Game rules: There are seven buttons which you can toggle between blue (b) and purple (p). The goal of the puzzle is to find the permutation which returns a score of 0. Once someone gives you a set of colors (pbpbpbp), you return a score based on the rules below.
- Convert string to binary withp
being 1 andb
being 0.
- If n > 64, return a random number between [70, 100]
- Else, return 64 - n
⁂
In genetic algorithms, integers are represented using bitstrings. Now this has a few advantages, like making it easy to implement crossover and mutation operators, but it also makes representing numbers a bit odd. Take for instance, this example:
01111 - 15
10000 - 16
Even though they’re only one apart, these binary representations are exact opposites of one another. The entire premise of the puzzle above is this notion of deceptiveness. That although the scoring metric makes you feel like you’re getting closer, your underlying representation is getting further and further away from the objective.

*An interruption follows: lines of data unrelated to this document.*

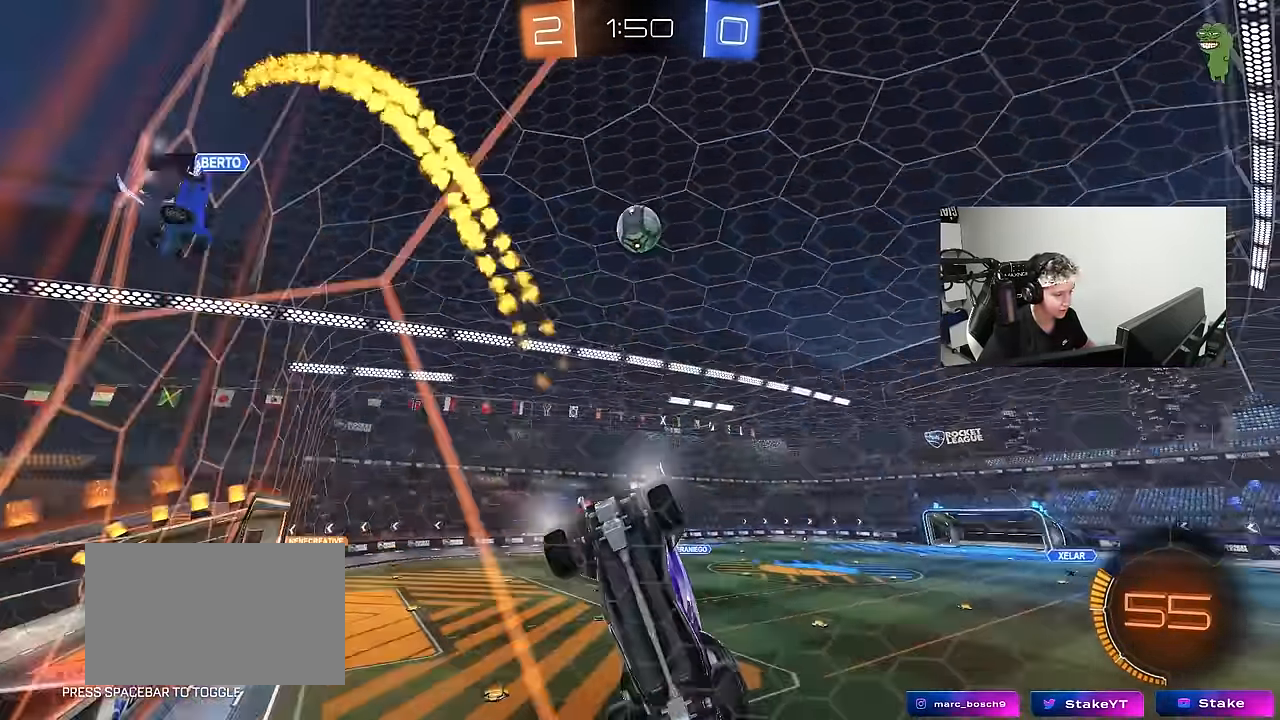
{"keys": ["a", "w"], "mouse": [], "events": [[33, "a", "up"], [217, "a", "down"], [267, "shift", "down"], [400, "shift", "up"]]}
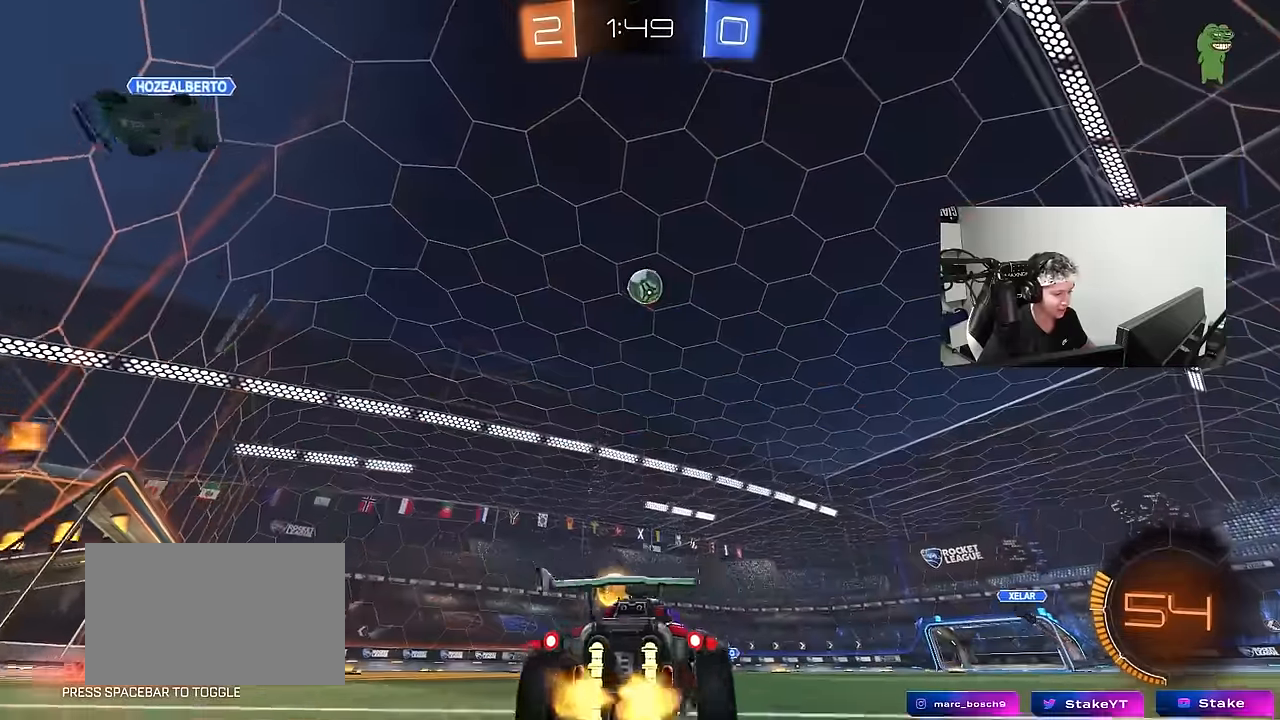
{"keys": ["a", "w"], "mouse": ["left"], "events": [[183, "mouse_left", "down"]]}
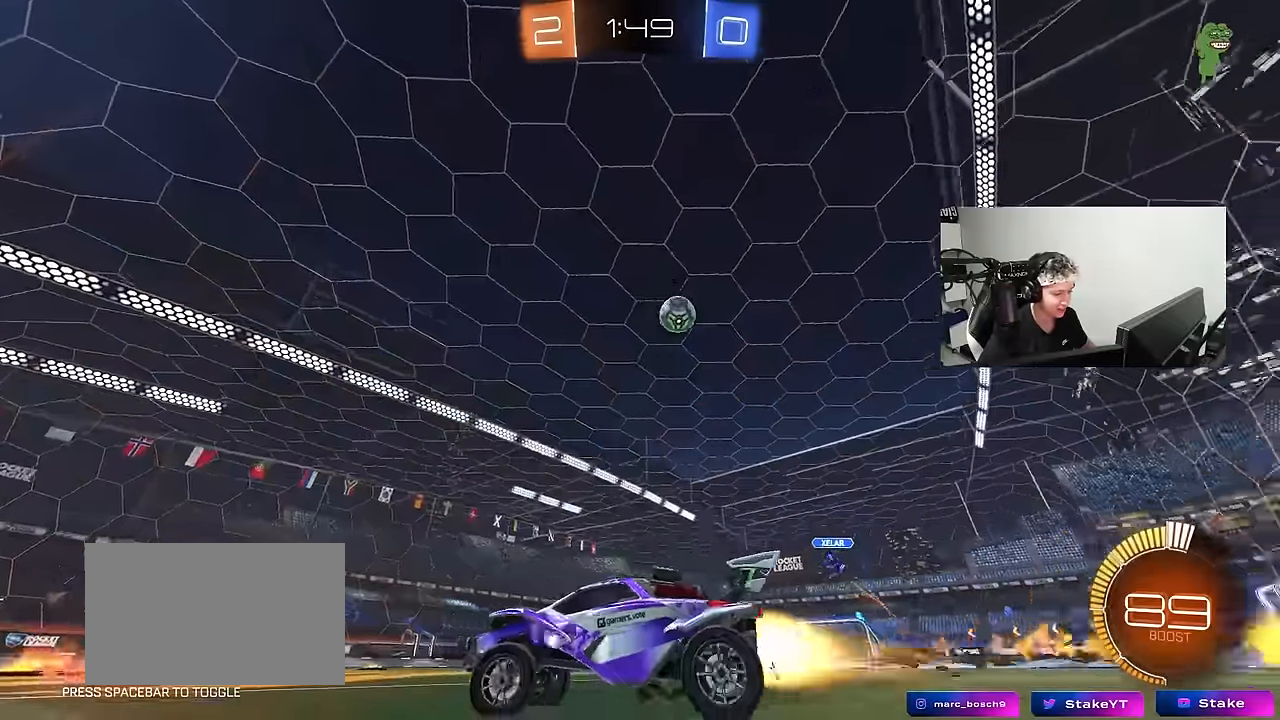
{"keys": ["d", "w"], "mouse": [], "events": [[100, "mouse_left", "up"], [333, "a", "up"], [333, "mouse_left", "down"], [416, "mouse_left", "up"], [433, "d", "down"]]}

It seems very common to think of objectives as being deceptive and leading us away from the objective, but what if it was our underlying representations that were misleading us? Perhaps a limitation of genetic algorithms is this inability to change representations. That although the search process isn’t directed using any hand-designed components, the representation being used is whatever us clever humans can devise.
- Is it possible to merge genetic algorithms and neural networks in a way to allow for the evolution of primitives?
- How might we deal with this issue of deception by allowing our algorithms to decide how they want to represent the search space?
- How does this problem of deceptiveness in representation affect humans?